WHAT NEEDS TO BE DONE
Which numerical method does the integrate.as routine use to integrate a function?
+++ GIVEN TEXT +++
URL
https://opencores.org/ocsvn/forwardcom/forwardcom/trunk
Subversion Repositories forwardcom
[/] [forwardcom/] [libraries/] [integrate.as] - Rev 150
Go to most recent revision | Compare with Previous | Blame | View Log
/******************************* integrate.as *******************************
* Author: Agner Fog
* date created: 2018-03-30
* Last modified: 2021-05-25
* Version: 1.11
* Project: ForwardCom library math.li
* Description: Numerical integration of a function f(x) over a given x-interval
* Uses 4-point Gauss-Legendre integration method
*
* Parameters:
* v0 = start of x interval, double scalar
* v1 = end of x interval, double scalar
* r0 = function pointer
* r1 = number of function points, int32
* r2 = method. currently unused
* r3 = optional extra parameter to the function, can be integer or pointer
* return value: double scalar in v0
* will return NAN if the maximum vector length is less than 256 bits or if the function returns NAN
*
* The function that is integrated is pointed to by r0. This function must take a double vector
* as input and return a double vector as results. It can have one optional extra parameter which
* can be an integer or a pointer. The function must conform to the default register use.
+++ DATA LINES +++
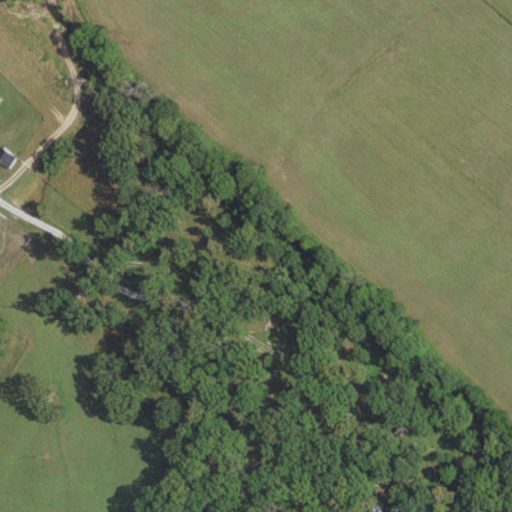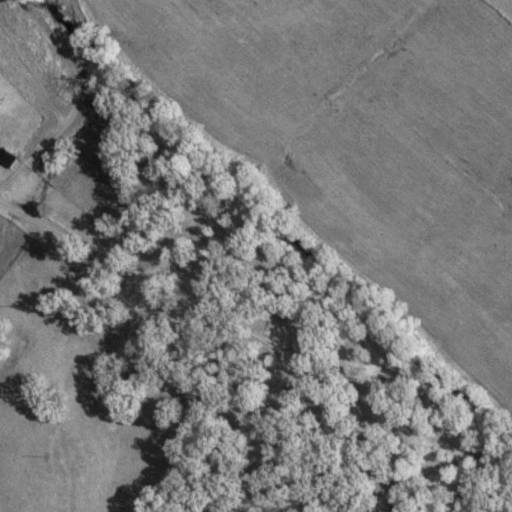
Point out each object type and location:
+++
+++ DATA LINES +++
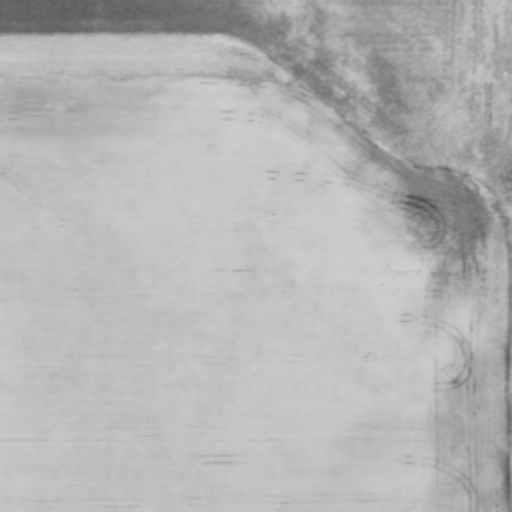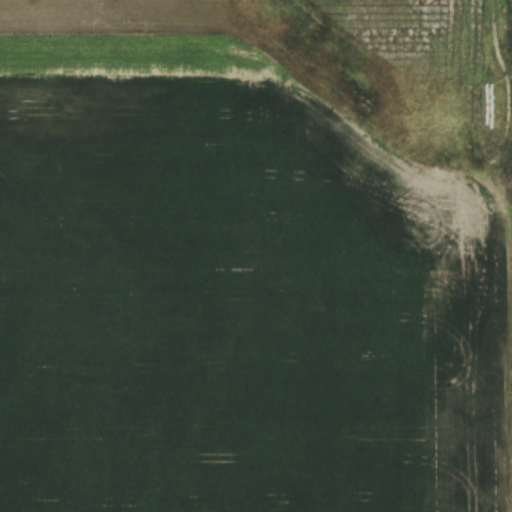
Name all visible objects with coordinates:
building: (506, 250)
+++
+++ DATA LINES +++
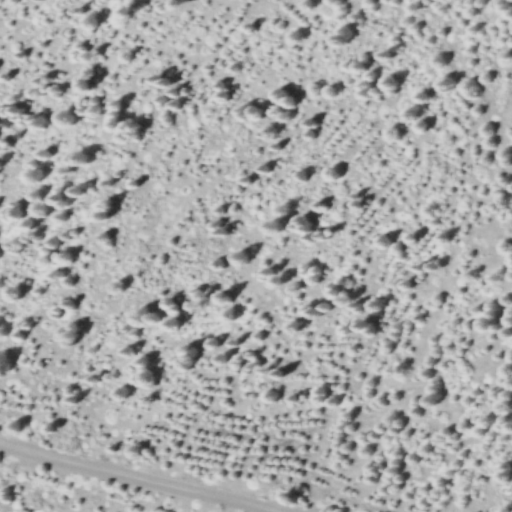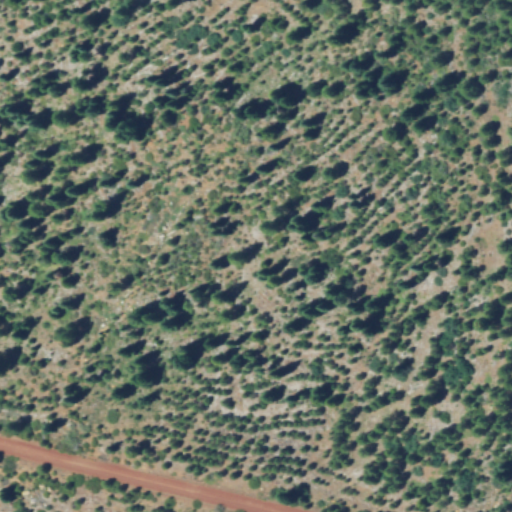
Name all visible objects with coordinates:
+++
FINISHED TASK
The 4-point Gauss-Legendre integration method.